--- START OF Task data ---
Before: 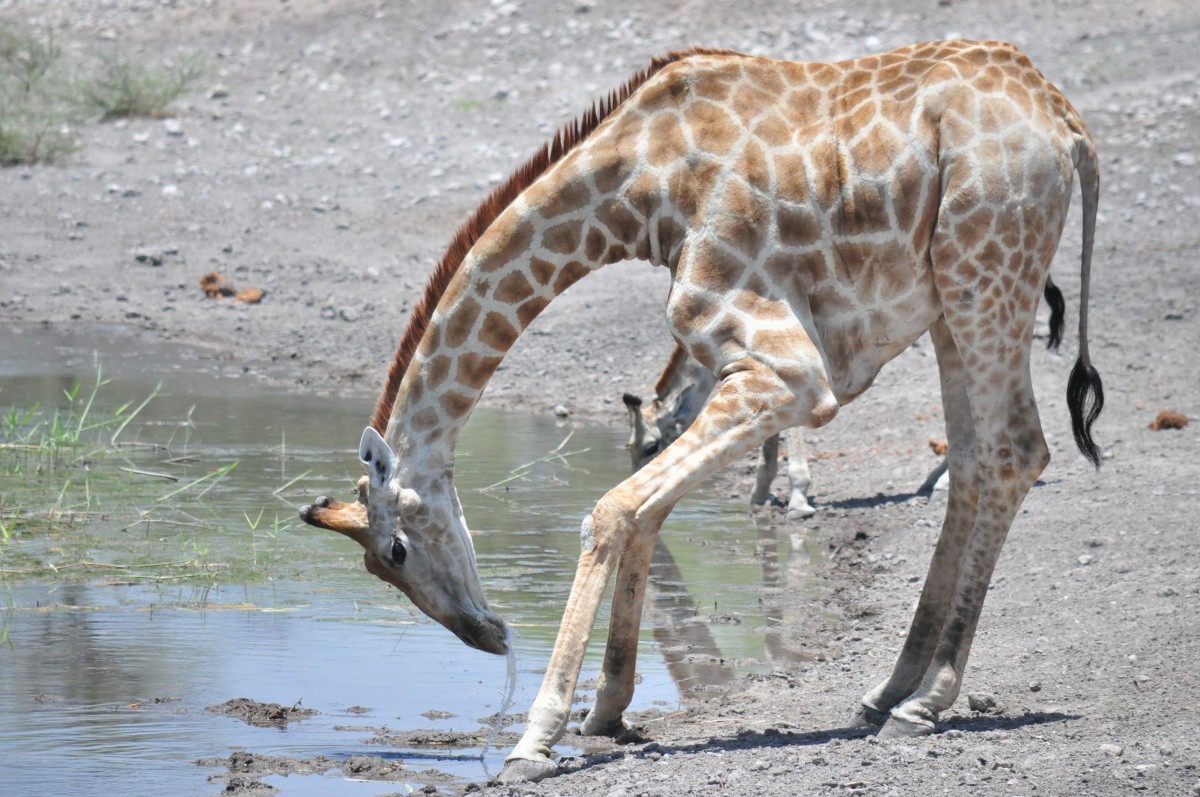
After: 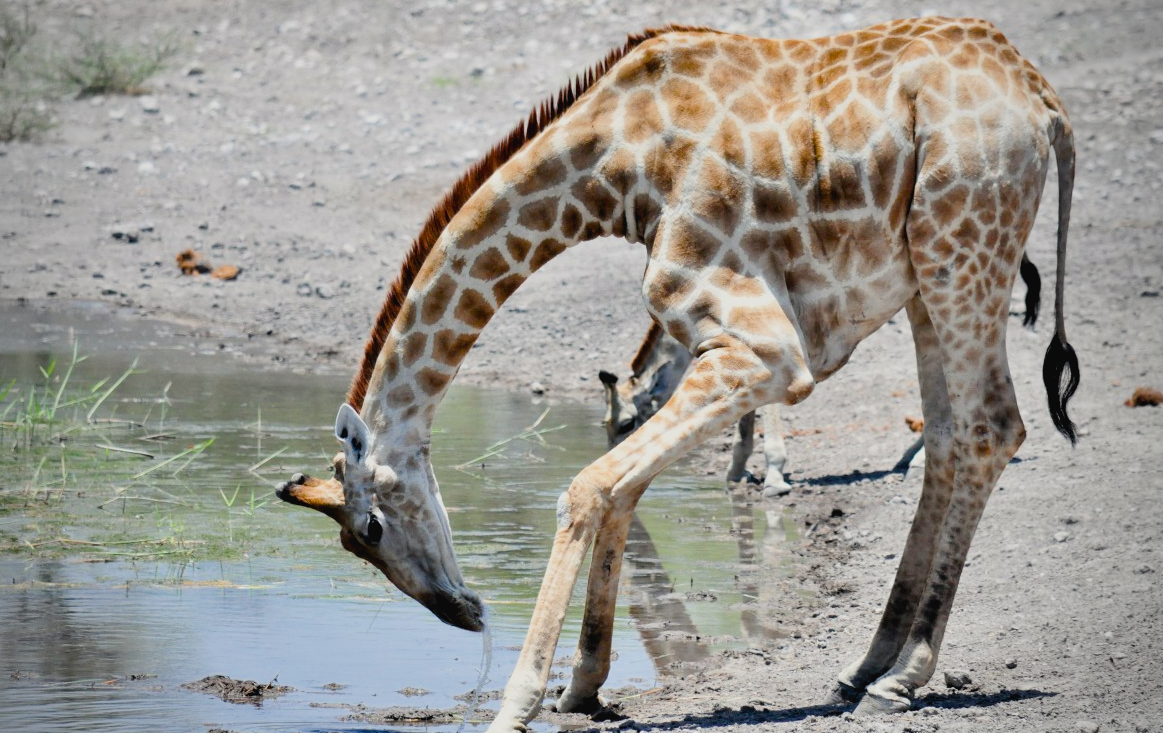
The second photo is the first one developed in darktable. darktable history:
exposure: black level correction 0.024, exposure 0.183 EV, compensate exposure bias true, compensate highlight preservation false
filmic rgb: black relative exposure -7.65 EV, white relative exposure 4.56 EV, hardness 3.61
crop: left 2.074%, top 3.007%, right 0.955%, bottom 4.963%
shadows and highlights: radius 125.11, shadows 30.33, highlights -30.82, low approximation 0.01, soften with gaussian
color balance rgb: highlights gain › luminance 5.828%, highlights gain › chroma 1.233%, highlights gain › hue 87.62°, linear chroma grading › shadows 15.95%, perceptual saturation grading › global saturation 25.631%, perceptual brilliance grading › global brilliance 15.546%, perceptual brilliance grading › shadows -34.582%, global vibrance 14.702%
contrast brightness saturation: contrast -0.072, brightness -0.041, saturation -0.107
vignetting: on, module defaults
--- END OF Task data ---
Arrange all of the lines above as a Markdown table with two columns, Row and Line, numbering each row and skipping any blank lines. Don't include the pictures in your answer.

Written response:
| Row | Line |
|---|---|
| 1 | Before:  |
| 2 | After:  |
| 3 | The second photo is the first one developed in darktable. darktable history: |
| 4 | exposure: black level correction 0.024, exposure 0.183 EV, compensate exposure bias true, compensate highlight preservation false |
| 5 | filmic rgb: black relative exposure -7.65 EV, white relative exposure 4.56 EV, hardness 3.61 |
| 6 | crop: left 2.074%, top 3.007%, right 0.955%, bottom 4.963% |
| 7 | shadows and highlights: radius 125.11, shadows 30.33, highlights -30.82, low approximation 0.01, soften with gaussian |
| 8 | color balance rgb: highlights gain › luminance 5.828%, highlights gain › chroma 1.233%, highlights gain › hue 87.62°, linear chroma grading › shadows 15.95%, perceptual saturation grading › global saturation 25.631%, perceptual brilliance grading › global brilliance 15.546%, perceptual brilliance grading › shadows -34.582%, global vibrance 14.702% |
| 9 | contrast brightness saturation: contrast -0.072, brightness -0.041, saturation -0.107 |
| 10 | vignetting: on, module defaults |